Prep used five pitchers – Busbea, senior left-hander and Hinds CC signee Ford McDaniel, sophomore left-hander Matthew McKinley, sophomore left-hander Cole Gideon and Bryant – to limit MRA to five hits. McDaniel was credited with the pitching win.

       Mathews, Prep’s captain, was a part of three state title teams.

       “The feeling of winning a state championship is always amazing,” said Mathews, who was the starting second baseman on last year’s state title team and switched to catcher this year, replacing senior Eli Berch. “It is a type of feeling that a lot of people don’t really get to understand. Being able to dogpile on someone else’s field was also a type of feeling that I have never had before.

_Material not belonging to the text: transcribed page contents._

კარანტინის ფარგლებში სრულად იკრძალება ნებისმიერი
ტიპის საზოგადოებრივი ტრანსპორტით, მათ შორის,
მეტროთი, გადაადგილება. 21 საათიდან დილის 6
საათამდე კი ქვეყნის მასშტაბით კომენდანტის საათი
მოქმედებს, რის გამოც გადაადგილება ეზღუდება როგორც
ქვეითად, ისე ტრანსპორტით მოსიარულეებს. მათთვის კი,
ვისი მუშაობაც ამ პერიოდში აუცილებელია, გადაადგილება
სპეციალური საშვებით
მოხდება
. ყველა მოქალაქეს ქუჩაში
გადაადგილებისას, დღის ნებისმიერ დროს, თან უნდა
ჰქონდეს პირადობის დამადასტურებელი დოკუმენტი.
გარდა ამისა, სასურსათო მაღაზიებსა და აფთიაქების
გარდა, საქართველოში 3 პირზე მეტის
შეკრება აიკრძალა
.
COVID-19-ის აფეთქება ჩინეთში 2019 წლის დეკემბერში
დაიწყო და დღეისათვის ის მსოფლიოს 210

I’m proud that I was fortunate enough to be able to be on three different teams that have won a championship and that feeling will never get old.

       “Our offense is always able to take advantage of the other team’s mistakes. We don’t take any pitches for granted and we are able to do our job when we are up there. We are able to hit the ball 1-9 and there wasn’t a weak spot in our lineup.”

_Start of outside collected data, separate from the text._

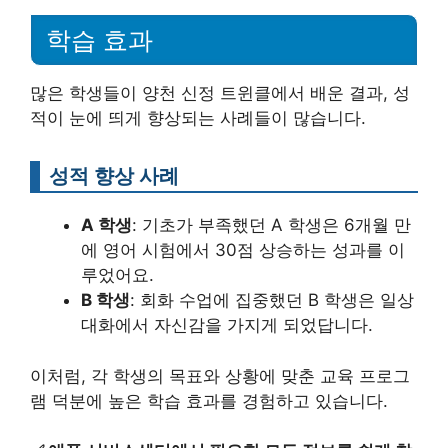
학습 효과
많은 학생들이 양천 신정 트윈클에서 배운 결과, 성
적이 눈에 띄게 향상되는 사례들이 많습니다.
성적 향상 사례
A 학생
: 기초가 부족했던 A 학생은 6개월 만
에 영어 시험에서 30점 상승하는 성과를 이
루었어요.
B 학생
: 회화 수업에 집중했던 B 학생은 일상
대화에서 자신감을 가지게 되었답니다.
이처럼, 각 학생의 목표와 상황에 맞춘 교육 프로그
램 덕분에 높은 학습 효과를 경험하고 있습니다.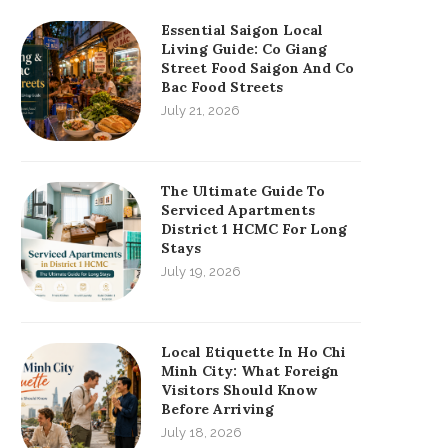
Essential Saigon Local
Living Guide: Co Giang
Street Food Saigon And Co
Bac Food Streets
July 21, 2026
The Ultimate Guide To
Serviced Apartments
District 1 HCMC For Long
Stays
July 19, 2026
Local Etiquette In Ho Chi
Minh City: What Foreign
Visitors Should Know
Before Arriving
July 18, 2026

       MRA had four extra base hits, senior first baseman and Ole Miss signee Jackson Evers and junior centerfielder Nicholas Arnold hit one home run each and junior right fielder JW Snopek and senior catcher Bennett Cloud hit one double each.

       “We missed some opportunities early in the game, bases loaded with one out and didn’t score in the first inning and runners in scoring position and didn’t score in the second inning,” MRA coach Allen Pavatte said. “We tied the game in the bottom of the third, but we couldn’t throw strikes in the top of the fourth and Prep answered. That’s what good teams do. We couldn’t stop them. It snowballed on us. I was proud that our kids didn’t give up.”

MRA played difficult non-conference schedule – eight MHSAA Class 6A teams – and battled injuries to five key players who missed many games during the season but got on a roll in conference play and finished second to Prep in the regular season with a 10-5 record.

       Pavatte was proud of how his team battled this season, which fell one series short of his third state title. Pavatte has won state titles in 2012 and 2016 in his 11 seasons at MRA.

       “When we started the season, we didn’t know how we going to do against a tough schedule and then we had to deal with multiple injuries, starting at the end of February,” Pavatte said. “We went one stretch without our three-, four- and five-hole hitters and several pitchers. But our kids kept battling. We got hot after the Prep series and started playing well when we came back twice in the PCS (Presbyterian Christian School) series. We were playing at the end of the season.”